SHE has done it!

An outdoor adventurer has achieved her lifetime ambition of conquering Mount Everest.

Melanie Southworth, aged 48, of Ramsbottom, jetted off to Nepal in March after month of training in Spain.

The explorer conquered the world's tallest mountain in the early hours of one morning earlier this week and news of her achievement was revealed as she began her summit down, accompanied by a Sherpa.

Speaking to Tower FM during her descent from the 8,848m summit, Melanie joked about the dark view because she got to the top in the middle of the night.

"We summited at 2.36am, so I am going to frame a black picture and, when people ask me what it is, I will say 'that is the summit of Everest from what I can see'," said Melanie.

She added: "It was far too cold. It must have been at least -30C easily, but the view was still beautiful in its own way."

The keen mountaineer has been attempting the challenge for three years but was hampered by tragedy.

Melanie first took Everest in 2014 but her trek was called off after 16 Sherpas died in an avalanche.

Disaster struck again last year when, while preparing for a second attempt, Melanie endured a devastating earthquake, which killed more than 8,000 people and injured more than 21,000.

At the time of the earthquake, Melanie was an hour's walk south of Everest Base Camp and managed to get back to safety, unharmed by any aftershocks.

In her interview with Tower FM said: "It only took me three years (to achieve my goal).

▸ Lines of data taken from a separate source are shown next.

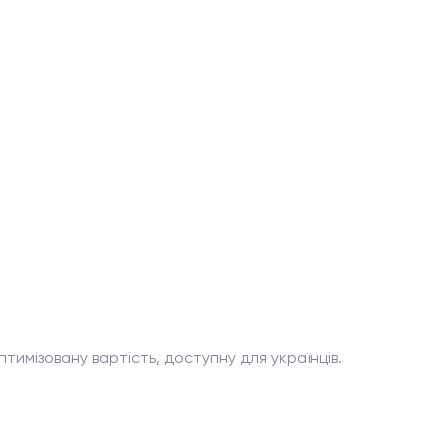
имізовану вартість, доступну для українців.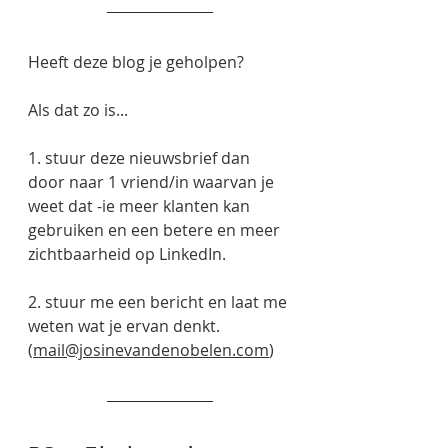
Heeft deze blog je geholpen? 
Als dat zo is...
1. stuur deze nieuwsbrief dan 
door naar 1 vriend/in waarvan je 
weet dat -ie meer klanten kan 
gebruiken en een betere en meer 
zichtbaarheid op LinkedIn. 
2. stuur me een bericht en laat me 
weten wat je ervan denkt. 
(
mail@josinevandenobelen.com
)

It is a very, very big hill.

"It was an overwhelming feeling when I got to the top.

"I've read a lot of books about Everest and one of thing interesting things I've learned is that, at the times, you feel like you're near the summit when you're nowhere the summit, but for me the summit came quicker than I thought it would."

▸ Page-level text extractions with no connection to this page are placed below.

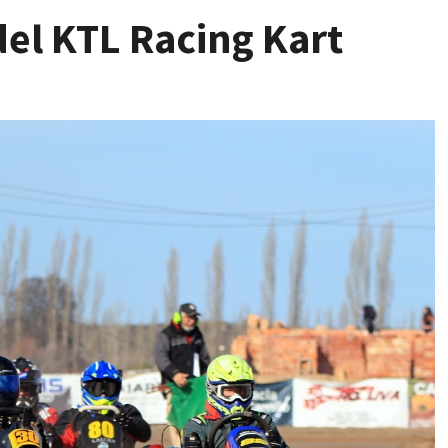
 del KTL Racing Kart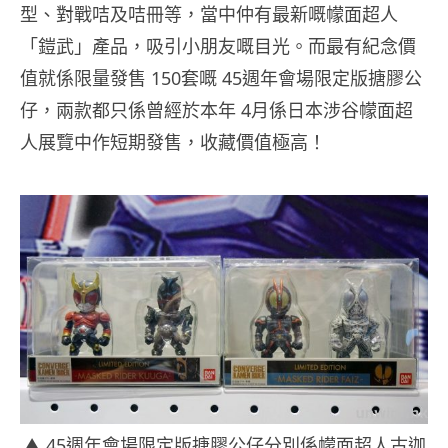
型、對戰咭及咭冊等，當中仲有最新嘅幪面超人
「鎧武」產品，吸引小朋友嘅目光。而最有紀念價
值就係限量發售 150套嘅 45週年會場限定版搪膠公
仔，兩款都只係曾經於本年 4月係日本涉谷幪面超
人展覽中作短期發售，收藏價值極高！
▲ 45週年會場限定版搪膠公仔分別係幪面超人古迦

While Melanie said the accomplishment was the biggest moment of her life, she added that it will always be overshadowed by the tragic death of four other climbers — one from Australia and three from India — on May 22.

Often, climbers see the bodies of people who have died, because they are too high up to be recovered.

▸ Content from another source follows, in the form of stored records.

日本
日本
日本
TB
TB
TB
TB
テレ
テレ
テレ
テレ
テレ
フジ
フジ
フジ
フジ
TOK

Melanie said: "You read all the accounts of Everest and it's something that we're all aware of and climb here that there’s usually double-digit deaths (each year) for various reasons.

"On our summit night, you never fully understand how you're going to react to death in this environment.

"To actually be involved in seeing the demise of people on Everest is something you can never prepare yourself for.

"Hopefully there won't be any more deaths. It's part and parcel of the environment."

After reaching Everest Base Camp and spending a few days relaxing, Melanie is heading home.

She said: "I can't wait to get back, I've had such tremendous support from friends and family.

"I always joke that my first meal when I come to Ramsbottom will be chips and gravy and a pint at the Shoulder of Mutton in Holcombe."